Qu’est ce que le VX, le poison qui a tué Kim Jong-Nam
Qu’est ce que le VX, le poison qui a tué Kim Jong-Nam
Le Monde.fr avec AFP
Cet agent neurotoxique interdit a été utilisé pour assassiner en Malaisie le demi-frère du dirigeant nord-coréen, selon les autorités malaisiennes.
Une image tirée d’une caméra de surveillance montre un homme supposé être Kim Jong Nam, discutant avec un agent de sécurité, après avoir été accosté par une femme à l’aéroport international de Kuala Lumpur, en Malaisie. | © Reuters TV / Reuters / REUTERS
Des experts malaisiens en toxicologie ont révélé, vendredi 24 février, que le VX, un agent neurotoxique interdit, avait été utilisé pour assassiner le 13 février, à Kuala Lumpur, Kim Jong-Nam, le demi-frère du dirigeant nord-coréen.
Nom de code donné par les scientifiques américains qui l’ont fabriqué en masse, le VX est un composant organophosphoré et l’un des agents chimiques les plus mortels jamais produits. Il serait dix fois plus puissant que le sarin.
Gaz inodore
Incolore, ce gaz (sous forme liquide à température et pression normales), est suffisamment stable pour être transporté et difficile à détecter, un avantage pour un assassin potentiel. Mais c’est un agent persistant, susceptible de contaminer des lieux pendant longtemps.
« Il peut tuer un adulte de 70 kilos avec seulement cinq milligrammes sur la peau », explique Yosuke Yamasato, ancien principal de l’Ecole de chimie des forces terrestres d’autodéfense japonaises. « C’est incroyable que les exécutants du crime l’aient utilisé à mains nues – ils ne devaient pas savoir que l’agent était le VX. »
Une mort rapide
Le VX attaque rapidement le système nerveux. Le gaz innervant se répand dans les vaisseaux sanguins transportant le sang dans les poumons et les autres organes vitaux. Les symptômes dépendent du dosage et varient selon que la substance a été inhalée ou introduite par la peau – la plus lente forme d’empoisonnement.

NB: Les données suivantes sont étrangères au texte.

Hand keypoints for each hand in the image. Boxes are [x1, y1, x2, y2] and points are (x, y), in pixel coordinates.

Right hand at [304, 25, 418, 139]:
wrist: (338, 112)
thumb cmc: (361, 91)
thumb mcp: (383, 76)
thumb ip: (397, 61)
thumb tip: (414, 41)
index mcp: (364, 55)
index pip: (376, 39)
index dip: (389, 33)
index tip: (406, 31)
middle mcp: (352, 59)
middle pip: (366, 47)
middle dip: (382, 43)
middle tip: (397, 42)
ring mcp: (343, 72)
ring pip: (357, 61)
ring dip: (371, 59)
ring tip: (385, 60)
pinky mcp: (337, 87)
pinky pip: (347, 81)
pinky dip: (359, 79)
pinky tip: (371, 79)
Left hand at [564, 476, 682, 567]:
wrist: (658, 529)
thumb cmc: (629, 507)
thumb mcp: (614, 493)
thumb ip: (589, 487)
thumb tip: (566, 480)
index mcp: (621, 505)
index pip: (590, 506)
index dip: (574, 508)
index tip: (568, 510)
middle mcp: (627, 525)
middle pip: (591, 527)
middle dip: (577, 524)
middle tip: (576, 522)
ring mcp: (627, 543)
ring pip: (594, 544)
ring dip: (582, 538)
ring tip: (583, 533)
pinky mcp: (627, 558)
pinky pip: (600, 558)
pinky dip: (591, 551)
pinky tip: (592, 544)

Une exposition à faible dose permet de survivre. Mais une contamination plus importante agit vite et une personne exposée à cette toxine peut ressentir en l’espace de quelques minutes des difficultés à respirer et des nausées. A haute dose, le VX peut entraîner une perte de connaissance, une insuffisance cardiaque ou un arrêt respiratoire.

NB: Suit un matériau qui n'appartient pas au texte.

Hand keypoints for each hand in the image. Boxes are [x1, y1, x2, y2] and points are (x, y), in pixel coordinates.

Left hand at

Des armes chimiques de la seconde guerre mondiale présentées aux médias à Munster, le 5 mars 2014. | © Fabian Bimmer / Reuters / REUTERS
Des antidotes existent, mais le traitement doit être immédiat. Pendant le première guerre d’Irak, des soldats américains transportaient des trousses avec de quoi s’injecter l’antidote.
Origine britannique
Le VX a été créé pour la première fois dans un laboratoire britannique au début des années 1950. Mais des scientifiques américains ont perfectionné sa puissance dans la course aux armements avec l’Union soviétique pendant la Guerre froide.
Des dizaines de milliers de tonnes ont été fabriquées en série aux Etats-Unis – un stock finalement détruit à la fin des années 1980. Des fuites accidentelles ont été signalées aux Etats-Unis et au Japon.

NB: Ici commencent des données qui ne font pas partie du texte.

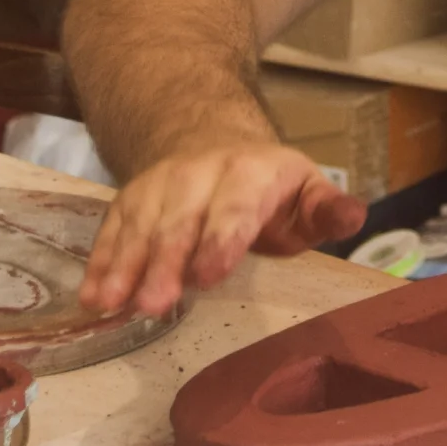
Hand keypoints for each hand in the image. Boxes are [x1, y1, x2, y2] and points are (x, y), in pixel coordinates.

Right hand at [79, 143, 365, 316]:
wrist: (213, 141)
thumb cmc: (271, 189)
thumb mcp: (308, 194)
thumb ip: (327, 211)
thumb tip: (352, 217)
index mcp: (254, 172)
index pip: (236, 207)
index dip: (221, 239)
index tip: (209, 275)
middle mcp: (201, 173)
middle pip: (181, 220)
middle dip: (167, 262)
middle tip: (154, 304)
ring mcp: (161, 184)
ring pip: (142, 223)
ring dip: (126, 264)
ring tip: (111, 303)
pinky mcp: (131, 198)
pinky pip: (114, 228)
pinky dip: (102, 260)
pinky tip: (93, 294)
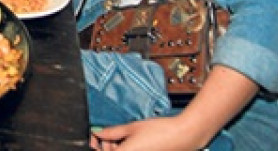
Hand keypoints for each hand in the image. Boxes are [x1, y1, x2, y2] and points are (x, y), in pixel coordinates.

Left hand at [90, 116, 206, 150]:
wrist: (182, 136)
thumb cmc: (160, 131)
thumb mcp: (131, 128)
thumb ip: (112, 132)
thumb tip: (98, 133)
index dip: (96, 145)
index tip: (95, 137)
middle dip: (106, 147)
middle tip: (107, 135)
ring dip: (117, 148)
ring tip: (122, 137)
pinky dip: (128, 150)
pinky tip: (131, 142)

Soupçons d’utilisation en Irak
Des résidus trouvés sur un site suggèrent que l’ancien dictateur irakien Saddam Hussein pourrait avoir eu recours au VX parmi les substances chimiques répandues en 1988 sur la ville kurde de Halabja, où au moins 5 000 personnes ont péri.
En 1994, la secte japonaise Aum a utilisé du VX pour le meurtre d’un employé de bureau à Osaka et une tentative d’homicide sur deux autres personnes.
Arme de destruction massive
Le VX figure sur la liste des armes de destruction massive de l’ONU. Selon la Convention internationale sur l’interdiction des armes chimiques (CIAC), les pays doivent déclarer leurs stocks de VX et sont obligés de les détruire progressivement.
« La Corée du Nord n’est pas signataire de la CIAC. Il ne serait donc pas surprenant qu’elle possède du VX », souligne Satoshi Numazava, professeur de toxicologie à l’université Showa au Japon.
« Violation » du droit international
La Corée du Sud dénonce vendredi dans un communiqué une « violation patente » du droit international. Pour Séoul, « l’utilisation des armes chimiques est strictement interdit, partout, quelle qu’en soit la raison ».
Le ministère sud-coréen de la défense avait affirmé en 2014 que le Nord avait commencé dans les années 1980 à produire des armes chimiques et estimé qu’il disposait de stocks de 2 500 à 5 000 tonnes.
En 2015, le think tank américain Nuclear Threat Initiative estimait lui que la Corée du Nord possédait le troisième plus gros stock d’armes chimiques au monde, après les Etats-Unis et la Russie.